In spite of his sometimes-creative interpretations, the author shows great caution in handling his sources. For example, he does not rely on Baxter’s autobiography to assess Owen’s role in the attempted religious settlement of 1654 because, written ten years after the event, it is coloured by Baxter’s perception of Owen’s part in the later downfall of Richard Cromwell. Historians who have depended on Baxter’s account have often portrayed Owen as the villain, but Cooper argues that Baxter was stubborn and belligerent with a complete lack of the skills of diplomacy (or even of argument) needed for such ecumenical dialogue.
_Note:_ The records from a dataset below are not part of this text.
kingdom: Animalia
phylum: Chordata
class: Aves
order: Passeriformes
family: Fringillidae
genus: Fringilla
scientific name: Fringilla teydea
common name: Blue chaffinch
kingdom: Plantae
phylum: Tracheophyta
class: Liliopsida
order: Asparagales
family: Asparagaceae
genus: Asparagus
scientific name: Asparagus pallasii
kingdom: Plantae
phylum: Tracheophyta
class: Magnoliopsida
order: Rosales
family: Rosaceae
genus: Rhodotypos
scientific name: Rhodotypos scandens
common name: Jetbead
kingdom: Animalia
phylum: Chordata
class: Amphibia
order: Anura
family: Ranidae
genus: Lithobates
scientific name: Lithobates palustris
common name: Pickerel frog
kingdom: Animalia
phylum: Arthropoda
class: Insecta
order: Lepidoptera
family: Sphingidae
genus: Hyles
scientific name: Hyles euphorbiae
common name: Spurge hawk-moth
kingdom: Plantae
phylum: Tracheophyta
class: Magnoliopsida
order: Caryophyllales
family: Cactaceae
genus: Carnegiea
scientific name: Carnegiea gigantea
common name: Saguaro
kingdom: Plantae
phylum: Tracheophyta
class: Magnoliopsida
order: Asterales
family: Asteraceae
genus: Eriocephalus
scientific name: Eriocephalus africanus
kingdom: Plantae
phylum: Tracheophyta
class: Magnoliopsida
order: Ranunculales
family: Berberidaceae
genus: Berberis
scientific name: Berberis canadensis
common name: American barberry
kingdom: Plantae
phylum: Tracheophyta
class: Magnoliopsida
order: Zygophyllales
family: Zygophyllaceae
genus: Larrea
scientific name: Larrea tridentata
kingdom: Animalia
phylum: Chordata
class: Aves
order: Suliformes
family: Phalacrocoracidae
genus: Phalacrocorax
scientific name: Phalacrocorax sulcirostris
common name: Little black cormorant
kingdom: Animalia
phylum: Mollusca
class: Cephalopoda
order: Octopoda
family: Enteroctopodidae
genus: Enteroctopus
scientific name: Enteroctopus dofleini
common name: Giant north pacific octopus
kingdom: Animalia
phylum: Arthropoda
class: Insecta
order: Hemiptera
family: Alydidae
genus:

The two precise questions the book set out to answer are revisited in the conclusion. Why did Owen and Baxter not like each other; and what effect did their strained relationship have on English nonconformity? Cooper concludes in answer to the first question that the proximity of the two men was ironically the cause of their dislike for each other. They both wanted the same end but via different means and they saw ‘heresy’ in relatively slight differences. Nor were the differences between the two men merely intellectual; they flowed over into strong and passionate feelings in a context of mutual distrust. On the second question, both men were widely read and influential figures whose differences could not help but affect the broader religious movement of which they were a part. Understanding the reasons why Baxter and Owen fell out provides insights into the reasons Presbyterians and Congregationalists failed to provide a united front in Restoration nonconformity, since the differences between the two men were writ-large in the bigger picture. While conceding that the significance of these two giants may have been overstated by historians at the expense of lesser-known figures, Cooper yet maintains that the fault lines between them unavoidably and negatively influenced the formation of English nonconformity. This skillfully constructed and richly detailed study makes an important contribution not only to the study of its chosen period but also to the history of theological controversy and the powerful and fractious personalities that are often at its heart.
This is painstaking, balanced, and insightful work on what drove and kept these two men apart, and the impact that had over decades during their lives, and for the ongoing legacy of Nonconformity. This is a book for geeks, though - not a biography of either man, but an analysis of their broken relationship which requires significant background knowledge of and deep interest in the details of 1640s-through Restoration history, politics, and theology for it to be worth the effort.